§ **THE PROBLEM**
Print every line of the listing below, starting with the line that holds "Meeting Commenced: 11:43am" and going on through the line that holds "Lead by the", both included, and print nothing else.

[Start of Attachment]

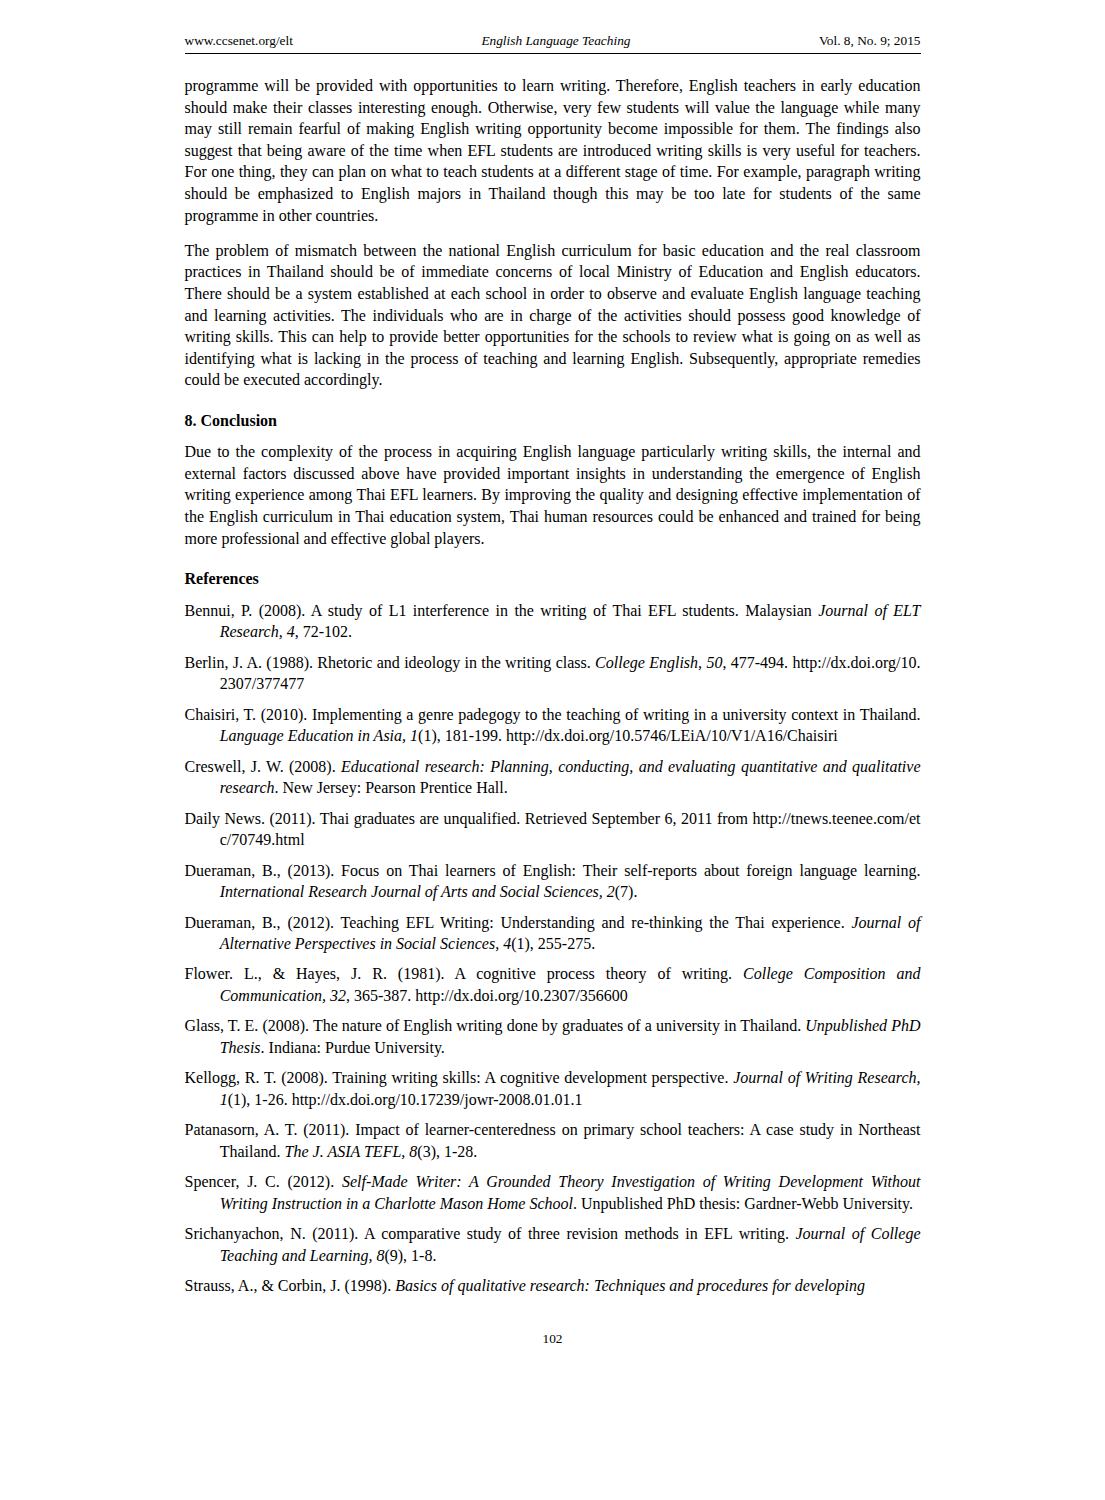www.ccsenet.org/elt English Language Teaching Vol. 8, No. 9; 2015
programme will be provided with opportunities to learn writing. Therefore, English teachers in early education should make their classes interesting enough. Otherwise, very few students will value the language while many may still remain fearful of making English writing opportunity become impossible for them. The findings also suggest that being aware of the time when EFL students are introduced writing skills is very useful for teachers. For one thing, they can plan on what to teach students at a different stage of time. For example, paragraph writing should be emphasized to English majors in Thailand though this may be too late for students of the same programme in other countries.
The problem of mismatch between the national English curriculum for basic education and the real classroom practices in Thailand should be of immediate concerns of local Ministry of Education and English educators. There should be a system established at each school in order to observe and evaluate English language teaching and learning activities. The individuals who are in charge of the activities should possess good knowledge of writing skills. This can help to provide better opportunities for the schools to review what is going on as well as identifying what is lacking in the process of teaching and learning English. Subsequently, appropriate remedies could be executed accordingly.
8. Conclusion
Due to the complexity of the process in acquiring English language particularly writing skills, the internal and external factors discussed above have provided important insights in understanding the emergence of English writing experience among Thai EFL learners. By improving the quality and designing effective implementation of the English curriculum in Thai education system, Thai human resources could be enhanced and trained for being more professional and effective global players.
References
Bennui, P. (2008). A study of L1 interference in the writing of Thai EFL students. Malaysian Journal of ELT Research, 4, 72-102.
Berlin, J. A. (1988). Rhetoric and ideology in the writing class. College English, 50, 477-494. http://dx.doi.org/10.2307/377477
Chaisiri, T. (2010). Implementing a genre padegogy to the teaching of writing in a university context in Thailand. Language Education in Asia, 1(1), 181-199. http://dx.doi.org/10.5746/LEiA/10/V1/A16/Chaisiri
Creswell, J. W. (2008). Educational research: Planning, conducting, and evaluating quantitative and qualitative research. New Jersey: Pearson Prentice Hall.
Daily News. (2011). Thai graduates are unqualified. Retrieved September 6, 2011 from http://tnews.teenee.com/etc/70749.html
Dueraman, B., (2013). Focus on Thai learners of English: Their self-reports about foreign language learning. International Research Journal of Arts and Social Sciences, 2(7).
Dueraman, B., (2012). Teaching EFL Writing: Understanding and re-thinking the Thai experience. Journal of Alternative Perspectives in Social Sciences, 4(1), 255-275.
Flower. L., & Hayes, J. R. (1981). A cognitive process theory of writing. College Composition and Communication, 32, 365-387. http://dx.doi.org/10.2307/356600
Glass, T. E. (2008). The nature of English writing done by graduates of a university in Thailand. Unpublished PhD Thesis. Indiana: Purdue University.
Kellogg, R. T. (2008). Training writing skills: A cognitive development perspective. Journal of Writing Research, 1(1), 1-26. http://dx.doi.org/10.17239/jowr-2008.01.01.1
Patanasorn, A. T. (2011). Impact of learner-centeredness on primary school teachers: A case study in Northeast Thailand. The J. ASIA TEFL, 8(3), 1-28.
Spencer, J. C. (2012). Self-Made Writer: A Grounded Theory Investigation of Writing Development Without Writing Instruction in a Charlotte Mason Home School. Unpublished PhD thesis: Gardner-Webb University.
Srichanyachon, N. (2011). A comparative study of three revision methods in EFL writing. Journal of College Teaching and Learning, 8(9), 1-8.
Strauss, A., & Corbin, J. (1998). Basics of qualitative research: Techniques and procedures for developing
102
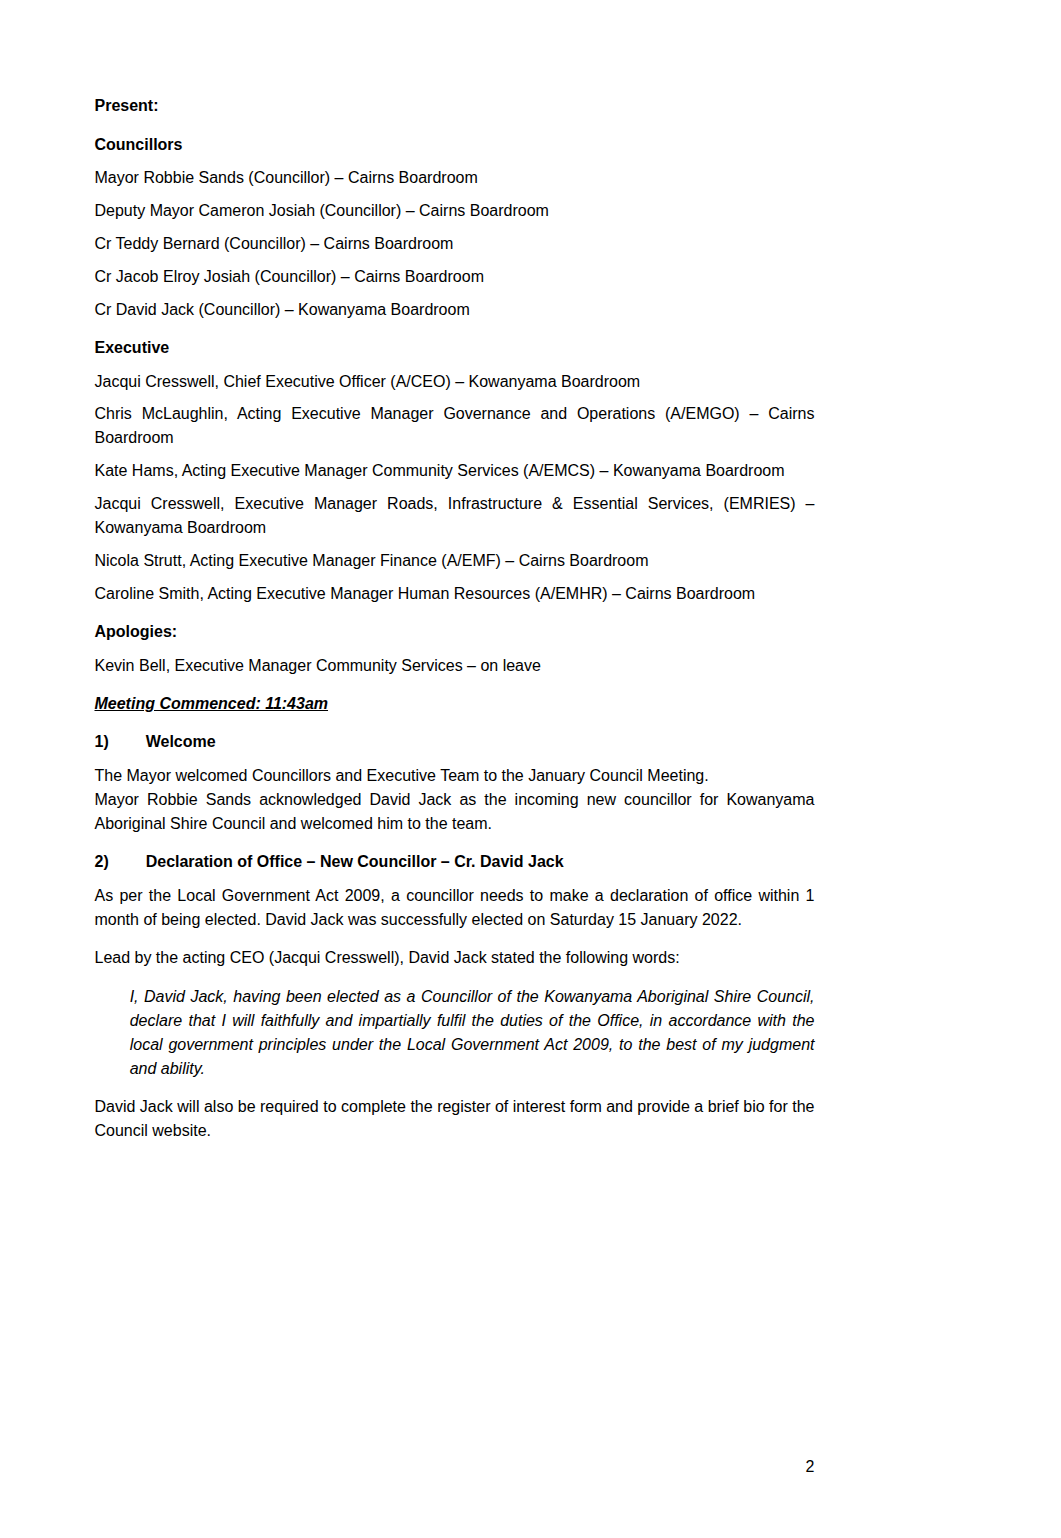Present:
Councillors
Mayor Robbie Sands (Councillor) – Cairns Boardroom
Deputy Mayor Cameron Josiah (Councillor) – Cairns Boardroom
Cr Teddy Bernard (Councillor) – Cairns Boardroom
Cr Jacob Elroy Josiah (Councillor) – Cairns Boardroom
Cr David Jack (Councillor) – Kowanyama Boardroom
Executive
Jacqui Cresswell, Chief Executive Officer (A/CEO) – Kowanyama Boardroom
Chris McLaughlin, Acting Executive Manager Governance and Operations (A/EMGO) – Cairns Boardroom
Kate Hams, Acting Executive Manager Community Services (A/EMCS) – Kowanyama Boardroom
Jacqui Cresswell, Executive Manager Roads, Infrastructure & Essential Services, (EMRIES) – Kowanyama Boardroom
Nicola Strutt, Acting Executive Manager Finance (A/EMF) – Cairns Boardroom
Caroline Smith, Acting Executive Manager Human Resources (A/EMHR) – Cairns Boardroom
Apologies:
Kevin Bell, Executive Manager Community Services – on leave
Meeting Commenced: 11:43am
1) Welcome
The Mayor welcomed Councillors and Executive Team to the January Council Meeting.
Mayor Robbie Sands acknowledged David Jack as the incoming new councillor for Kowanyama Aboriginal Shire Council and welcomed him to the team.
2) Declaration of Office – New Councillor – Cr. David Jack
As per the Local Government Act 2009, a councillor needs to make a declaration of office within 1 month of being elected. David Jack was successfully elected on Saturday 15 January 2022.
Lead by the acting CEO (Jacqui Cresswell), David Jack stated the following words:
I, David Jack, having been elected as a Councillor of the Kowanyama Aboriginal Shire Council, declare that I will faithfully and impartially fulfil the duties of the Office, in accordance with the local government principles under the Local Government Act 2009, to the best of my judgment and ability.
David Jack will also be required to complete the register of interest form and provide a brief bio for the Council website.
2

[End of Attachment]

§ **RESULT OF THE EXERCISE**
Meeting Commenced: 11:43am
1) Welcome
The Mayor welcomed Councillors and Executive Team to the January Council Meeting.
Mayor Robbie Sands acknowledged David Jack as the incoming new councillor for Kowanyama Aboriginal Shire Council and welcomed him to the team.
2) Declaration of Office – New Councillor – Cr. David Jack
As per the Local Government Act 2009, a councillor needs to make a declaration of office within 1 month of being elected. David Jack was successfully elected on Saturday 15 January 2022.
Lead by the acting CEO (Jacqui Cresswell), David Jack stated the following words:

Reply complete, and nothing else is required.